The origins of this medical tradition date back 4,000 years, to the Bön po, a shamanistic pre-Buddhist culture indigenous to Tibet before the arrival (ca. 127 B.C.) of Buddhists fleeing persecution in Hindu-dominated India. The exodus brought with it the precepts of Ayurvedic medicine (the ancient Indian tradition), and as Buddhism spread throughout the Himalayas and into China and Mongolia, into Southeast Asia and Japan, it filtered and integrated the best aspects of all of the indigenous traditions into one unique holistic system, set forth over time in the Gyüshi and illustrated in a series of woodcut prints and 70 thangkha paintings. In its 156 chapters, the tantra delineates 1,600 illnesses and classifies about 300 treatment protocols, with recipes for medicines composed from herbs, roots, fruits and minerals (including the use of pulverized gold, pearls and coral). So vast and omniscient is this compilation, 18 chapters foretold future illnesses resulting from social and environmental changes and the invention of chemical substances that would prove toxic to human and animal life. One book contains descriptions of symptoms corresponding to AIDS.

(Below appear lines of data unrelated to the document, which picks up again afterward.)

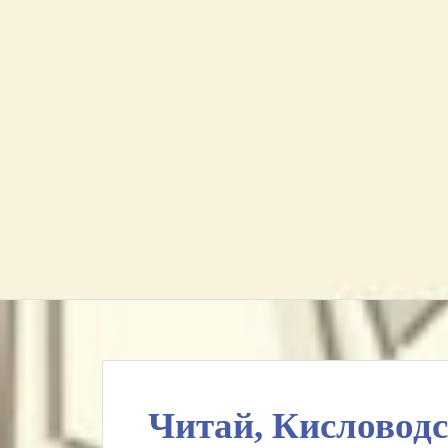
Читай, Кисловод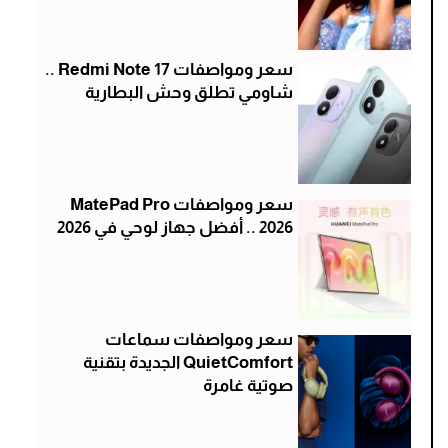
سعر ومواصفات Redmi Note 17 ..
شاومي تطلق وحش البطارية
سعر ومواصفات MatePad Pro
2026 .. أفضل جهاز لوحي في 2026
سعر ومواصفات سماعات
QuietComfort الجديدة بتقنية
صوتية غامرة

When China annexed Tibet in the '50s, it outlawed Tibetan medicine and destroyed all of the training institutes and hospitals, imprisoning and executing the practitioners in the process. Only 12 of the traditionally trained doctors managed to escape, smuggling out the precious texts and thangkhas (the original woodcuts were destroyed) as they fled to Mongolia, Nepal and Bhutan, and to Dharamsala in northern India, which was to become the Dalai Lama's residence-and government-in-exile.

It is
here that we are introduced to His Holiness, as he undergoes a check-up by his personal physician, Doctor Tenzin Choedrak, and in the course of the film, we will see Dr. Tenzin gathering and preparing ingredients for his curative remedies (which may contain as many as 37 components) and administering to patients, most moving among them a young nun suffering nerve damage from having been beaten and tortured by Chinese soldiers in retaliation for a political demonstration.

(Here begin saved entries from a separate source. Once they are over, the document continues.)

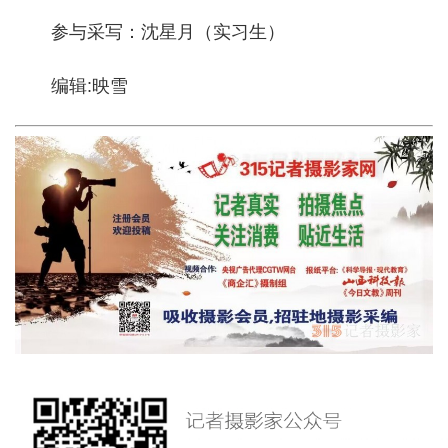
参与采写：沈星月（实习生）
编辑:映雪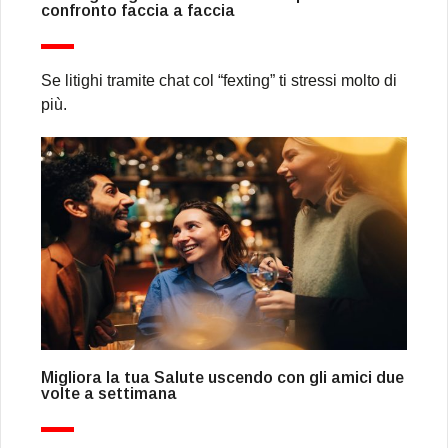
confronto faccia a faccia
Se litighi tramite chat col “fexting” ti stressi molto di
più.
Migliora la tua Salute uscendo con gli amici due
volte a settimana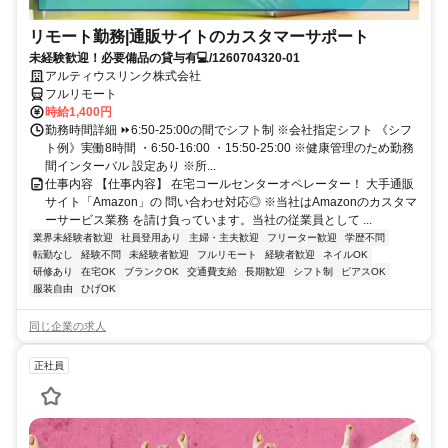
リモート勤務|通販サイトのカスタマーサポート
未経験歓迎！必要備品の貸与有💻/1260704320-01
アルティウスリンク株式会社
フルリモート
時給1,400円
勤務時間詳細 ⏩6:50-25:00の間でシフト制 ※会社指定シフト 《シフ
ト例》実働8時間 ・6:50-16:00 ・15:50-25:00 ※健康管理のため勤務
間インターバル 設定あり ※所...
仕事内容 【仕事内容】 在宅コールセンターオペレーター！ 大手通販
サイト「Amazon」の 問い合わせ対応◎ ※当社はAmazonのカスタマ
ーサービス業務 を請け負っています。当社の従業員として ...
業界未経験者歓迎
社員登用あり
主婦・主夫歓迎
フリーター歓迎
学歴不問
転勤なし
経験不問
未経験者歓迎
フルリモート
経験者歓迎
ネイルOK
研修あり
在宅OK
ブランクOK
交通費支給
長期歓迎
シフト制
ピアスOK
服装自由
ひげOK
同じ企業の求人
正社員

Segments with the doctor and
the Dalai Lama are intercut with segments filmed at a clinic in Buryatia, Mongolia, where another Tibetan doctor, Chimit-Dorzhi Dugarov, treats patients who were previously discharged from large Western-staffed regional hospitals after their tumors were diagnosed as  being inoperable. The Buryatia locale is important, because its population was exposed to radiation from Chernobyl. The locations of the film's final third start in Zurich with Karl Lutz, a pharmaceutical entrepreneur who, in accepting the Dalai Lama's challenge to the Western medical establishment to make scientific investigation of traditional Tibetan medicine, founded the first company to begin manufacturing it. Lutz died in 1995, but a roster of prominent immunologists, biophysicians, microbiologists and oncologists in Switzerland, Vienna and Jerusalem continue the research and experimentation with highly favorable results.

Of questionable inclusion
is an elderly Swiss offering some enthusiastic anecdotal evidence for Padma 28, a remedy that he credits with having saved his own and a friend's diseased legs from amputation. Encouraging as that is, the film fails to point out the three distinct levels of Tibetan treatment protocols: Unlike the esoteric formulae seen earlier being prescribed and blended by the doctors according to the needs of each individual patient, Padma 28 (and Padma 14, etc.) is in a category comparable to Western over-the-counter, non-prescription medications.

Fascinating and
extremely relevent to both the healthy and those diagnosed as having inoperable afflictions, for Buddhists and non-Buddhists alike (though the Dalai Lama does offer insightful comment on the healthful benefits of the belief in reincarnation), The Knowledge Of Healing presents a time-tested, non-invasive, life-affirming path from sickness to recovery and optimal well-being. Perhaps it will open a dialogue in America's high-maintenance medical community, among med students and specialists and bioscientists, among financially strapped hospitals and bottom-lining health insurers.